Агафья вдруг схватила мужа за рукав:
– Не отвечай ей, Спиря, нипочем не отвечай! Ты глянь ей в глаз, она же нежить, чего хочешь сейчас сотворить может…
– Гм… Будет, Агафья! – откашлялся немного пришедший в себя Спиридон. Он жил на Хитровке уже лет десять, и его трудно было чем-нибудь вывести из равновесия. А если это все же происходило, то он, как игрушечный ванька-встанька, почти тут же возвращался в исходное положение. – Упокойничка мы приберем, конечно, но… Ты тепереча уходи от нас, Люшка! Насовсем уходи! Забирай манатки и вали! Порешит там тебя Гришка Черный за подельника или пожалеет-помилует – не наше это дело… А я тебя на своей фатере больше видеть решительно не желаю!
– И тебе, дядя Спиридон, того же, – сказала Люша. – Только зря ты разоряешься, я бы и так ушла. Мне с Гришкой объясняться не с руки. Он же не полиция, не так, так эдак дознается… И вот еще что: Атька с Ботькой покудова здесь будут. Если узнаю, что ты их или деда Корнея чем обидел, вернусь – и не жить тебе, дядя Спиридон. Это я, не подумай чего, не пугаю, просто предупредить хочу…
Спиридон, низко склонившись, пристегивал деревяшку. Руки у него дрожали. Розовая лысинка среди желтых редких волос напоминала тусклое солнышко. Агафья комкала концы платка и кусала губы. Ей явно хотелось говорить, скорее даже кричать, но она запрещала себе.
Люша спокойно увязывала в узелок какие-то вещи, сверху положила почти новую, неистрепанную тетрадь.
– Что ж, бывайте… Спиридон, спасибо за приют. Агафья, удачи тебе… Кстати, у Ноздри сапоги знатные, возьми на заметку. На Сухаревке рублей пять взять можно, никак не меньше.
Ушла.
– Совсем испортился мир, – задумчиво сказал Спиридон. – Разве так мы в деревне росли? А эти? Чего ж дальше-то ждать?
– Бога забыли, поэтому все, – поддакнула Агафья. – Бесы так и лезут… Так с покойником-то… Трофима глухонемого надо звать, сам не справишься. Полтину ему после дашь. И про сапоги, Спиря, не забудь…

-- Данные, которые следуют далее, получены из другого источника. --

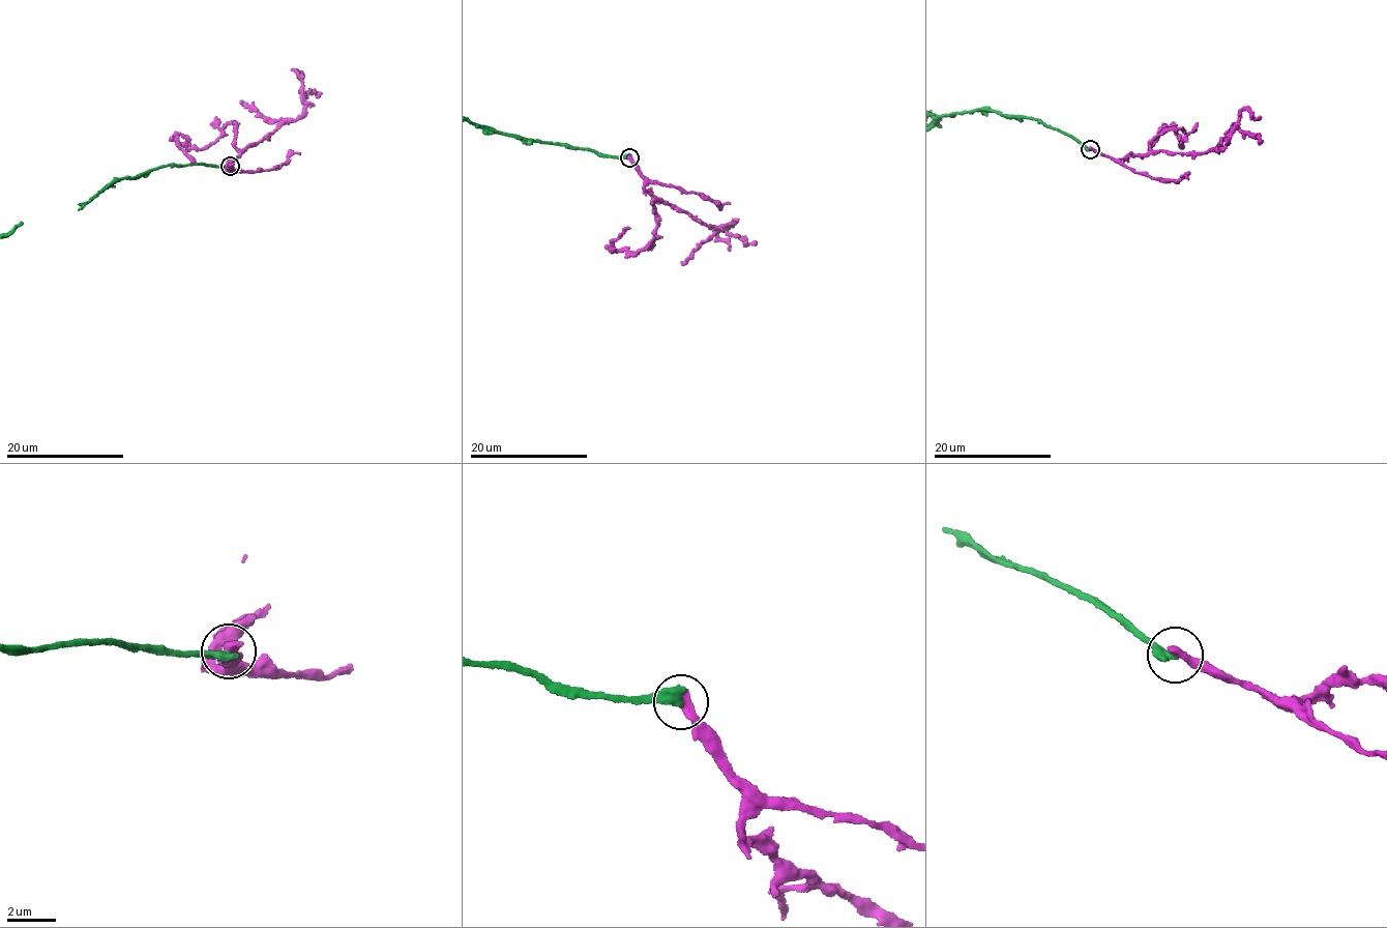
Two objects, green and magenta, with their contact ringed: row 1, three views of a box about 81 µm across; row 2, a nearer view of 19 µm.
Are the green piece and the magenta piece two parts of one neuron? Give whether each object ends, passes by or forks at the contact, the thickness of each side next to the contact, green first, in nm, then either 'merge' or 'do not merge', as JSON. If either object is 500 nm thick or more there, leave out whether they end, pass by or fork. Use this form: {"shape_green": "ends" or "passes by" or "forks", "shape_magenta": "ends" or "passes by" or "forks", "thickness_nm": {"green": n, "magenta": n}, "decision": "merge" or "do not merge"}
{"shape_green": "ends", "shape_magenta": "ends", "thickness_nm": {"green": 400, "magenta": 460}, "decision": "do not merge"}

Дневник Люши (вторая тетрадь)
В лиловом бреду изнемогала сирень.
Так вроде бы написал кто-то в журнале с картинками. Или я сама придумала – не знаю.
Но все точно – она изнемогает. Белые, розовые, фиолетовые, почти красные кисти с упругими точечками еще не раскрывшихся цветов на конце – среди гладких, сердечками, листьев виснут томно под собственной тяжестью. Вечером и перед ранним летним рассветом, когда на востоке торжествующим холодом светится одна желто-зеленая полоса, сирень пахнет так, что соловьи захлебываются и в обморок падают. Так Степка сказал – он будто бы собирал таких, сомлевших. Я ему верю. В цветущей напропалую сирени – своя музыка, в обиду соловьям. Я ее слышу и танцую сиреневый танец. Он медленный и тяжелый, как холодные кисти, напоенные росой. Его трудно танцевать – не каждый сумеет.